Dr. Rachel Levine, a trans-identified male who transitioned to live as a woman in middle age after fathering children, made the comments earlier this year during a presentation to the Stanford Department of Pediatrics.
“It’s very important to note that the appropriateness of a range of medical treatments, evaluations, and treatments of people who are transgender and transgender youth is thoroughly grounded in medical research,” said Levine. “And we do not need state laws and actions that dictate the principles of transgender medical care by pediatric experts.”
“Studies clearly show that gender-affirming care results in positive mental health outcomes, these health services are medically necessary services to youth, and gender-affirming care is medically necessary, safe, and effective,” continued Levine.

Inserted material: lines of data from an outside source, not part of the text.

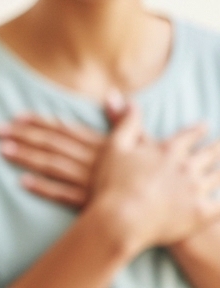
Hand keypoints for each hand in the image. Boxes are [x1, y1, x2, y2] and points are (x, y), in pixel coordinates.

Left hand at [0, 99, 219, 265]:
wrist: (163, 205)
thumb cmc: (150, 172)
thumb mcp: (140, 142)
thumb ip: (123, 119)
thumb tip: (115, 95)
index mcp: (100, 143)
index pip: (64, 129)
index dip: (39, 121)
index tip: (15, 115)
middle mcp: (91, 159)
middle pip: (51, 144)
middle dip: (23, 135)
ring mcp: (89, 181)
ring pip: (51, 166)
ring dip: (26, 157)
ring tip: (1, 150)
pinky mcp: (90, 202)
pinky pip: (62, 194)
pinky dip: (43, 187)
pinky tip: (22, 182)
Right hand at [87, 102, 219, 250]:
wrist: (120, 220)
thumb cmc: (112, 183)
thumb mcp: (114, 147)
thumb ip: (126, 123)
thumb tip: (131, 101)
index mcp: (168, 150)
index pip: (189, 135)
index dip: (199, 130)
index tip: (206, 125)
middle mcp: (187, 167)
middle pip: (210, 154)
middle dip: (219, 147)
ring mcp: (196, 191)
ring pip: (219, 177)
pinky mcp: (201, 214)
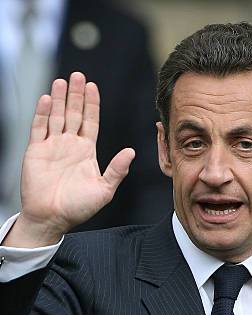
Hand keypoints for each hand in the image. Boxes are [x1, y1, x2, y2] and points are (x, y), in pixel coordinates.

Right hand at [10, 72, 134, 245]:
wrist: (51, 218)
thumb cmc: (78, 208)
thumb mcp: (103, 190)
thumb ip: (116, 170)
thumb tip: (131, 152)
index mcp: (86, 152)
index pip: (90, 122)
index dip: (92, 104)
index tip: (93, 87)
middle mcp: (69, 146)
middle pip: (74, 113)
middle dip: (76, 94)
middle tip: (79, 75)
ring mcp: (51, 146)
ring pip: (56, 116)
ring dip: (60, 98)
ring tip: (63, 81)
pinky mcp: (35, 151)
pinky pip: (39, 127)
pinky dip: (43, 113)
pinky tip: (48, 99)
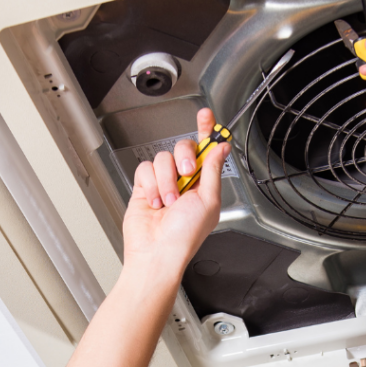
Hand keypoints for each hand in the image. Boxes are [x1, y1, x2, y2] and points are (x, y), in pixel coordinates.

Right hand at [121, 106, 228, 275]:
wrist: (157, 251)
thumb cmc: (185, 236)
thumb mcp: (209, 201)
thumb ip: (213, 171)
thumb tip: (221, 148)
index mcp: (205, 185)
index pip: (207, 150)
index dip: (207, 131)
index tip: (206, 115)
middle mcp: (185, 182)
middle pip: (183, 148)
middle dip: (184, 159)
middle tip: (186, 174)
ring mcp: (164, 183)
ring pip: (162, 158)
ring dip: (166, 180)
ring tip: (168, 201)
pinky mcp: (144, 186)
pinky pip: (145, 168)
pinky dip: (149, 184)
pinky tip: (154, 202)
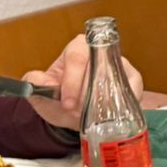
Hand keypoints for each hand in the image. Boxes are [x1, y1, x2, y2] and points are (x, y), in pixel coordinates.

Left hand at [24, 33, 143, 130]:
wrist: (75, 114)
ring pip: (115, 79)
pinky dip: (122, 103)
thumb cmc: (59, 100)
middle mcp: (100, 51)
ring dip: (104, 101)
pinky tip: (112, 115)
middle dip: (86, 96)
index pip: (76, 58)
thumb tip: (34, 78)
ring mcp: (118, 64)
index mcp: (77, 48)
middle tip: (78, 114)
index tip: (66, 104)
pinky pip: (132, 89)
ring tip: (93, 117)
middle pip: (97, 69)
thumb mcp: (42, 95)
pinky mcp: (132, 78)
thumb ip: (34, 86)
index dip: (72, 82)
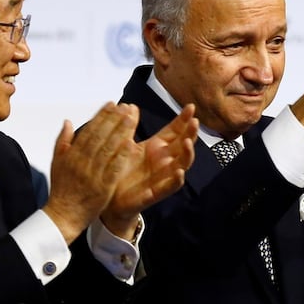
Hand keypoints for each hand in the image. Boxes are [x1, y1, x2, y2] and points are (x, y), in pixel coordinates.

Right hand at [44, 102, 140, 243]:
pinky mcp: (102, 187)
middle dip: (113, 119)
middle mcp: (81, 161)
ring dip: (120, 132)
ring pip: (108, 148)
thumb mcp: (57, 163)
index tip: (112, 104)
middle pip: (99, 136)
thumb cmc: (62, 189)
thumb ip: (63, 141)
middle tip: (126, 106)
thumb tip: (68, 121)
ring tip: (131, 117)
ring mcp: (92, 174)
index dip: (101, 116)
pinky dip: (122, 155)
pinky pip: (114, 168)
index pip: (88, 130)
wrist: (63, 215)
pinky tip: (131, 143)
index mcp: (71, 154)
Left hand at [100, 103, 198, 238]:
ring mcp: (163, 176)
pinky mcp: (156, 192)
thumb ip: (129, 128)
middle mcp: (164, 160)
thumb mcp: (125, 145)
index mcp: (157, 147)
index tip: (190, 107)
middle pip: (183, 145)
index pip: (175, 131)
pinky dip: (176, 180)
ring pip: (182, 164)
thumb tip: (131, 106)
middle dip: (190, 133)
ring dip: (188, 154)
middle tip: (195, 121)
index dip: (183, 120)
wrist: (109, 198)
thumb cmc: (119, 170)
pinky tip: (179, 172)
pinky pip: (170, 186)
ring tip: (188, 142)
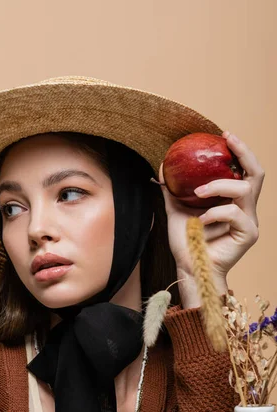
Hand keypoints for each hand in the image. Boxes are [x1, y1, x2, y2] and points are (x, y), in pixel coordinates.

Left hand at [159, 132, 262, 306]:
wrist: (189, 268)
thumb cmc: (186, 242)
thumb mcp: (176, 210)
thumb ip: (173, 189)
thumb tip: (163, 164)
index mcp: (233, 200)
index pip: (243, 169)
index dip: (239, 150)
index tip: (223, 135)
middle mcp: (245, 208)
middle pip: (257, 172)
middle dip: (244, 152)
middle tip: (227, 141)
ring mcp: (249, 221)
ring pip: (244, 189)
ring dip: (219, 186)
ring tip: (198, 192)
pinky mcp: (247, 235)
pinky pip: (233, 213)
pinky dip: (215, 212)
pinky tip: (200, 220)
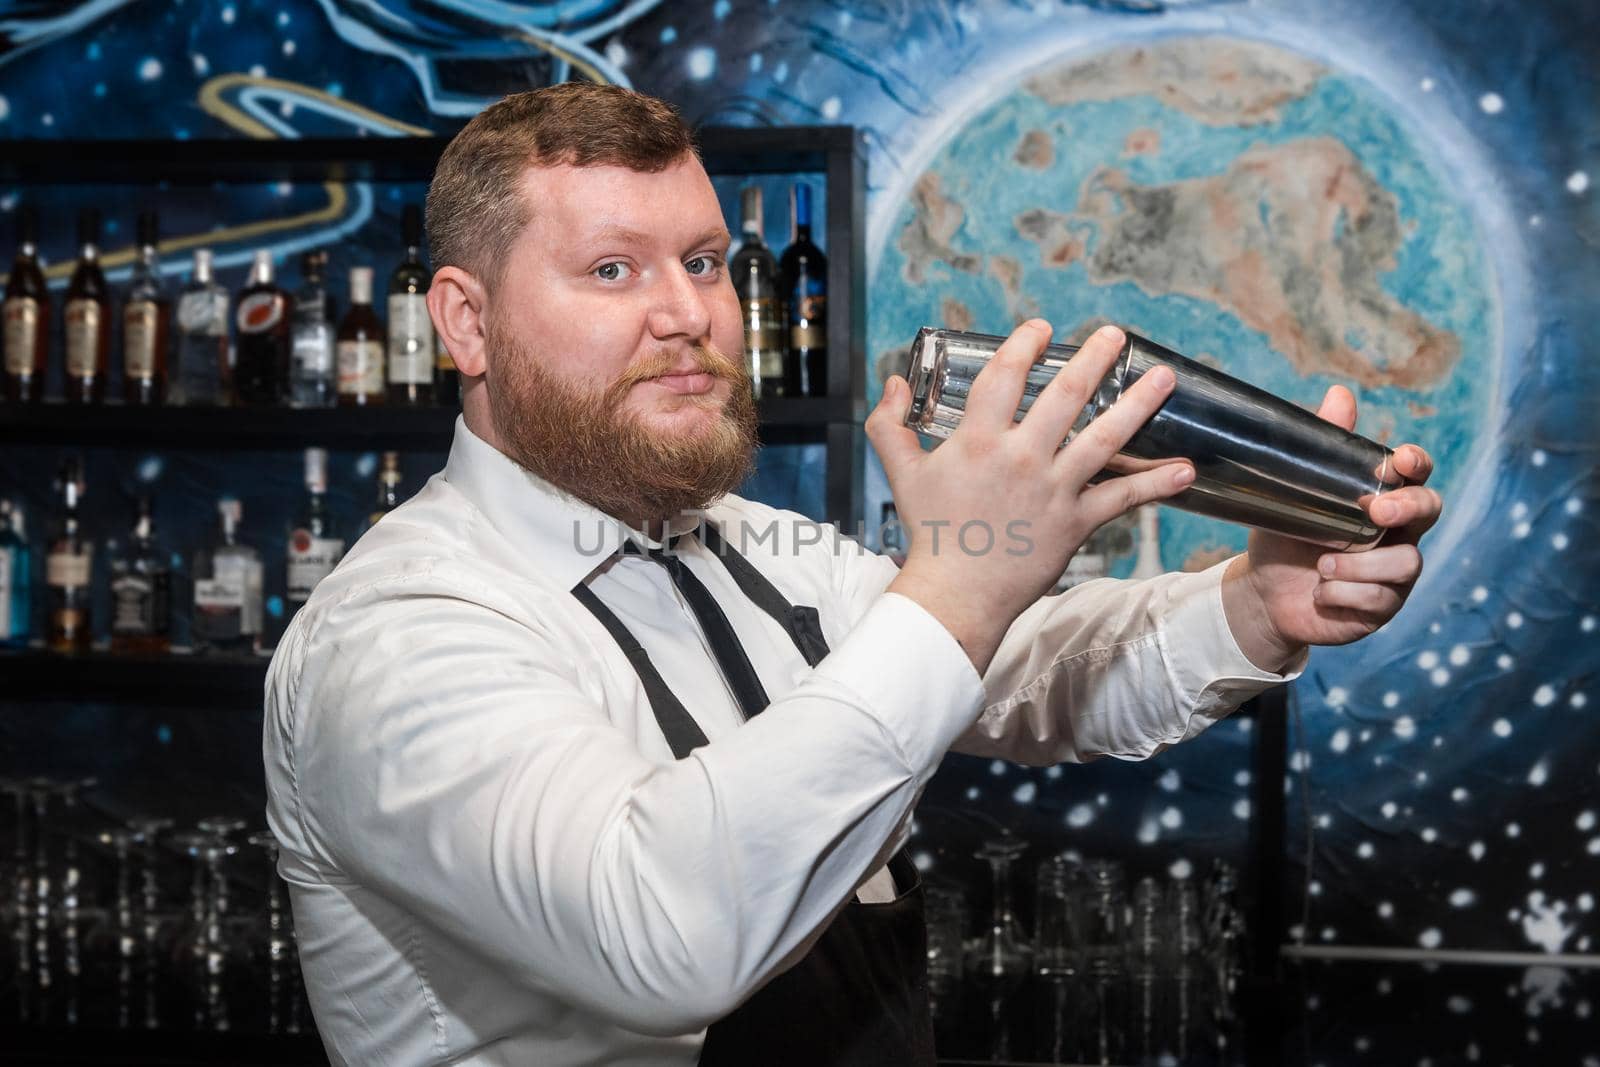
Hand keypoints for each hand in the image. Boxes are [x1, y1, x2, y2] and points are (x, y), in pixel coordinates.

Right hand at [868, 321, 1195, 672]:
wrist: (955, 596)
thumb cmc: (929, 534)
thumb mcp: (901, 473)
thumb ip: (890, 424)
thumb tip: (894, 382)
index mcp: (977, 441)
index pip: (1004, 377)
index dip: (1024, 345)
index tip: (1041, 329)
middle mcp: (1020, 459)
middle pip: (1066, 396)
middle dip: (1095, 359)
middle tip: (1115, 335)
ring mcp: (1052, 491)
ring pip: (1105, 439)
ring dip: (1139, 405)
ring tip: (1163, 377)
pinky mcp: (1075, 523)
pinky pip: (1122, 500)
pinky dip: (1156, 485)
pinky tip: (1186, 469)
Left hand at [1222, 385, 1442, 670]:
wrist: (1263, 593)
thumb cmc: (1286, 535)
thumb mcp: (1293, 491)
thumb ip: (1322, 449)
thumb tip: (1341, 393)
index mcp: (1383, 499)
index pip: (1417, 474)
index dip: (1417, 464)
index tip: (1401, 459)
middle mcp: (1399, 534)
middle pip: (1430, 511)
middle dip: (1408, 508)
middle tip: (1376, 511)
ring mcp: (1395, 574)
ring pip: (1406, 564)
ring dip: (1361, 565)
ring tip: (1321, 566)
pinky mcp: (1383, 608)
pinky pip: (1380, 600)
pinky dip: (1345, 595)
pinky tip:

But there are very few long-term studies of outcomes for people who have medically transitioned, and none at all showing the long-term outcomes for children who received care under the affirmation model, which has only been practiced for approximately a decade. Some studies, like one recently conducted by Northwestern Medicine, claim to show a positive outcome, but the follow-up period is short and therefore the results are worthless.
Levine then went on to appeal to the authority of professional associations such as the American Academy of Pediatrics (AAP) and the Endocrine Society, which both back the affirmative model of care for minors, but failed to mention the evidence that suggests these organizations did so at the behest of activist groups and not because of sound science.